Perhaps it's best to raise this issue with DiskArrays? cc @meggart
Over there permutedims is forwarded to PermutedDiskArray:
https://github.com/meggart/DiskArrays.jl/blob/7fa75d4a0eb216d7e25a6718b223b8533d0b92c4/src/permute_reshape.jl#L64-L67
Probably Base.PermutedDimsArray should be forwarded to the same (like your proposed fix, but in DiskArrays).
Probably Base.PermutedDimsArray should be forwarded to the same (like your proposed fix, but in DiskArrays).
This proposed fix does not work because the PermutedDiskArray already wraps a PermuteDimsArray, and just gives it disk-efficient access patterns, so there is something cyclic when you try to construct such a thing. One could solve this by adding some invoke calls, but in general I think it would also be strange if a constructor of PermutedDimsArray would return an object of a PermutedDiskArray.
What would speak against directly calling permutedims, which gives you the desired performance?
I really don't see another solution to this problem. If you wrap your array into a PermutedDiskArray, which is defined in Base, this is what you get and if this type assumes efficient random access to the underlying data it will be slow.

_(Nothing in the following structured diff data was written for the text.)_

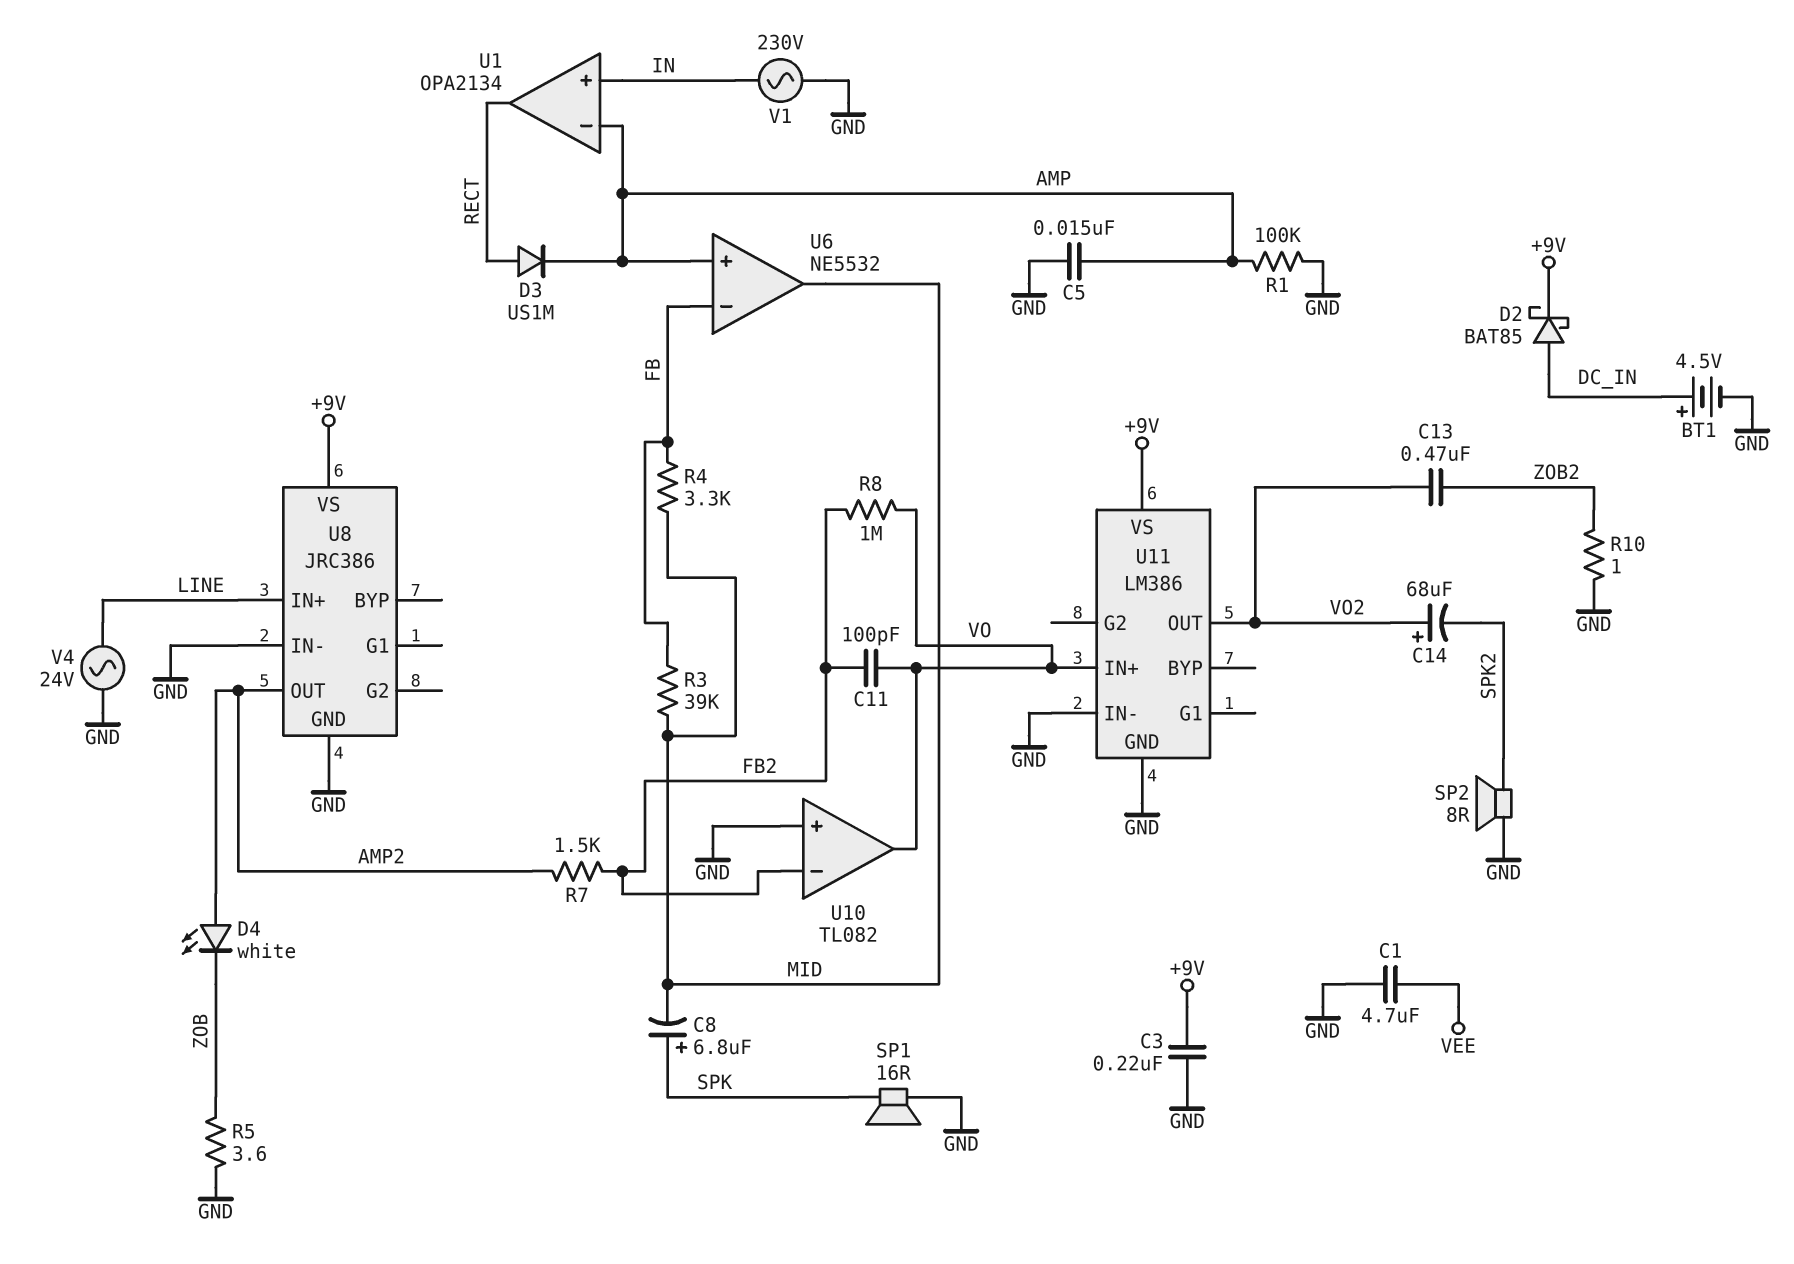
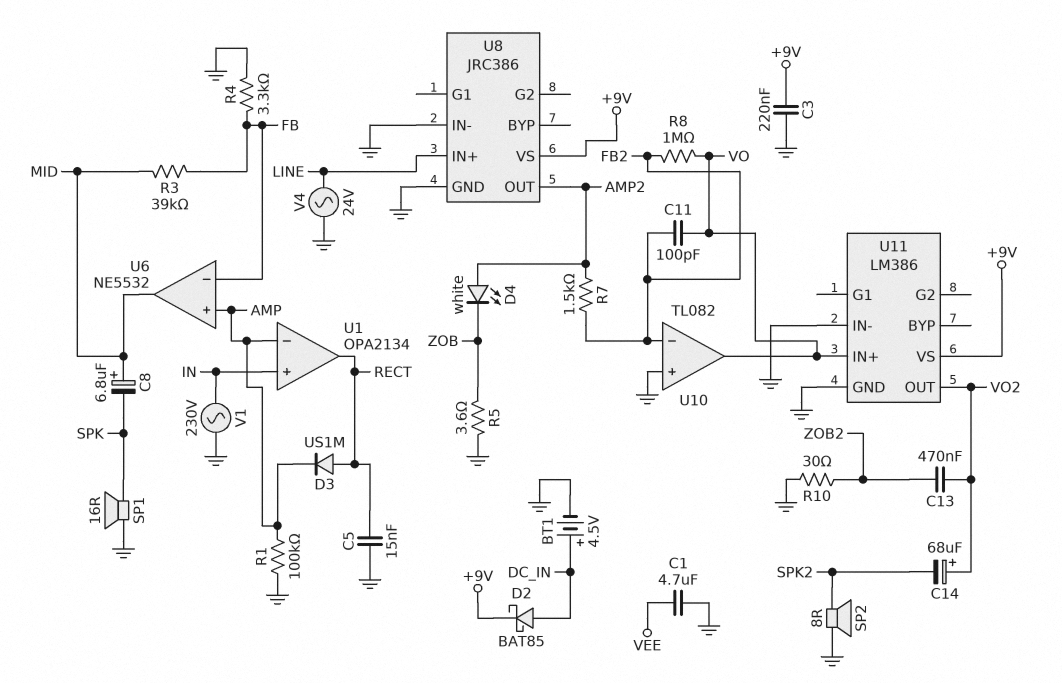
C5: 15nF (AMP, GND) -> 15nF (GND, RECT)
C8: 6.8uF (plus SPK, minus MID) -> 6.8uF (plus MID, minus SPK)
R4: 3.3k (FB, MID) -> 3.3k (FB, GND)
R10: 1 (GND, ZOB2) -> 30 (GND, ZOB2)

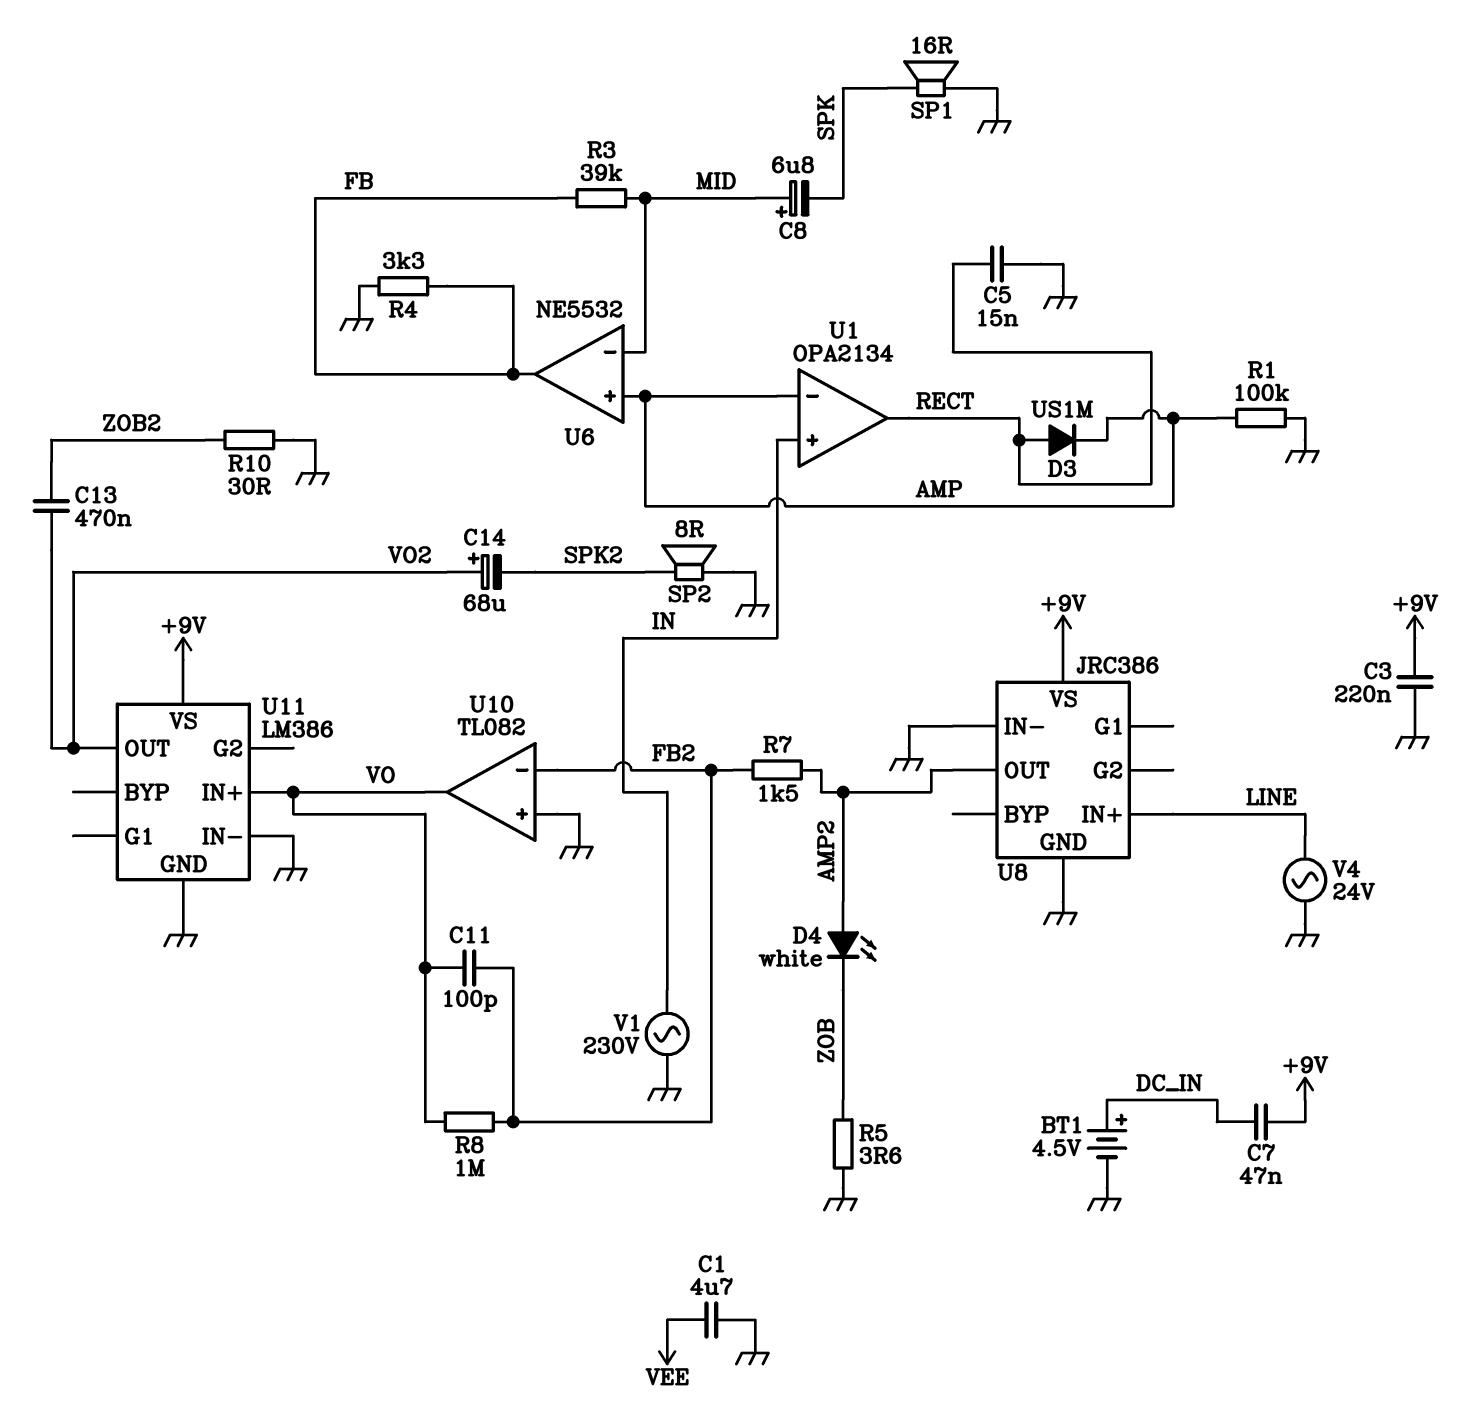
C7: none -> 47nF (+9V, DC_IN)
D2: schottky BAT85 (A DC_IN, K +9V) -> none
U6 pin in-: FB -> MID
U6 pin out: MID -> FB

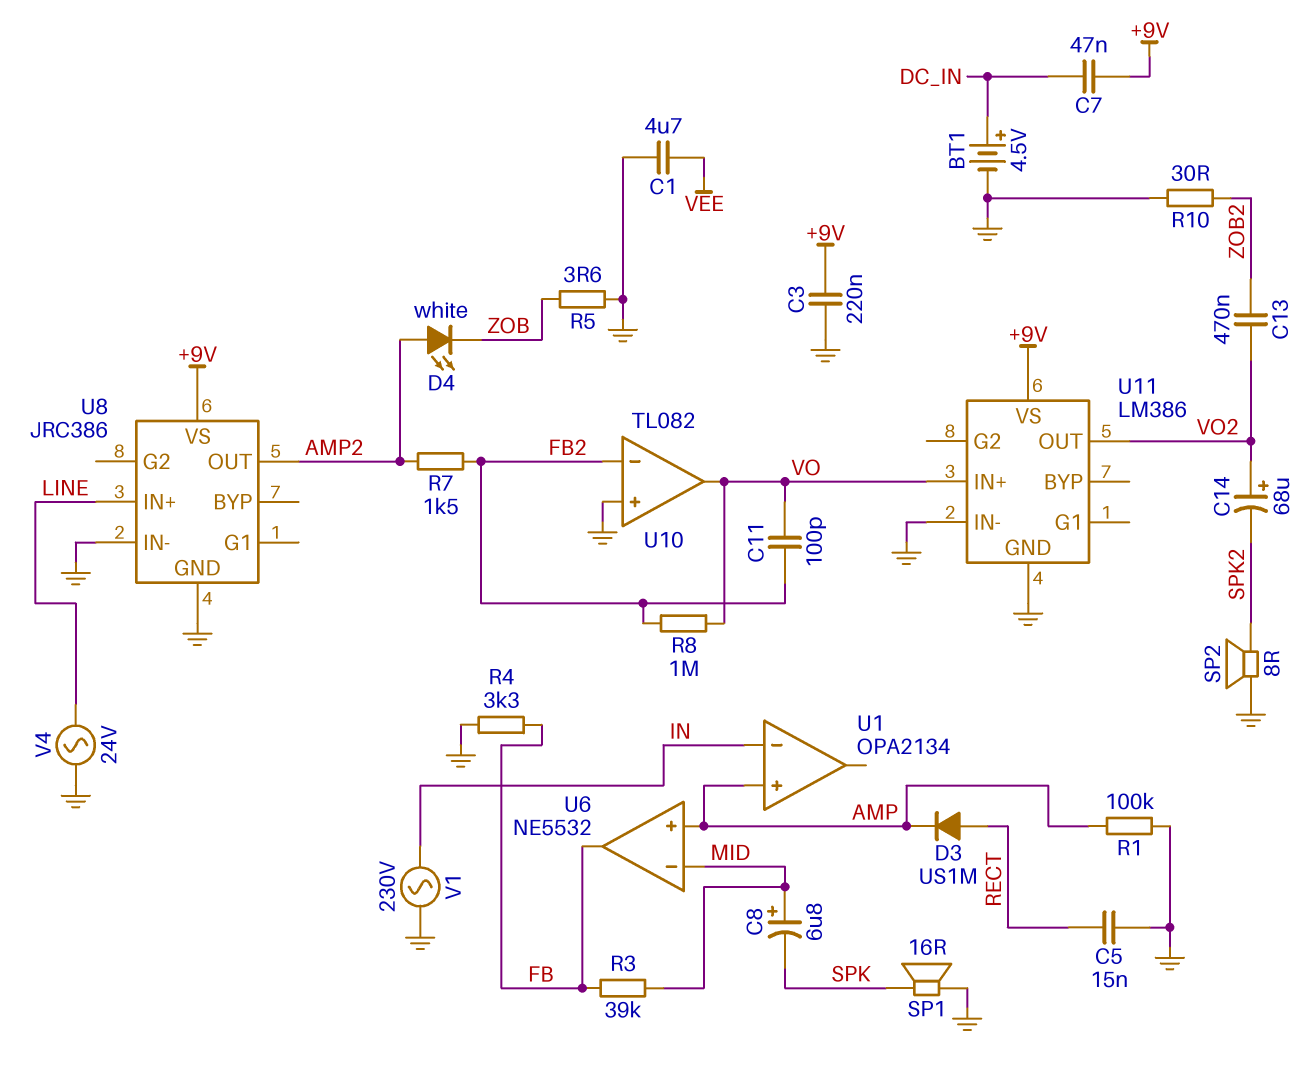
U1 pin in+: IN -> AMP
U1 pin in-: AMP -> IN
U1 pin out: RECT -> none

What would speak against directly calling
permutedims, which gives you the desired performance?
Not much. I just would have expected that it's equally fast. This finding resulted from trying to avoid eager loading from disk. Constructing a PermutedDimsArray is the canonical way to do things lazily (just like view for getindex), so I tried that first and failed. I thought maybe others might fall into that trap too, if they write "lazy" code. I leave it up to you to close this (and the other issue), because I have no further ideas how to handle this; returning a PermutedDiskArray sounds strange indeed.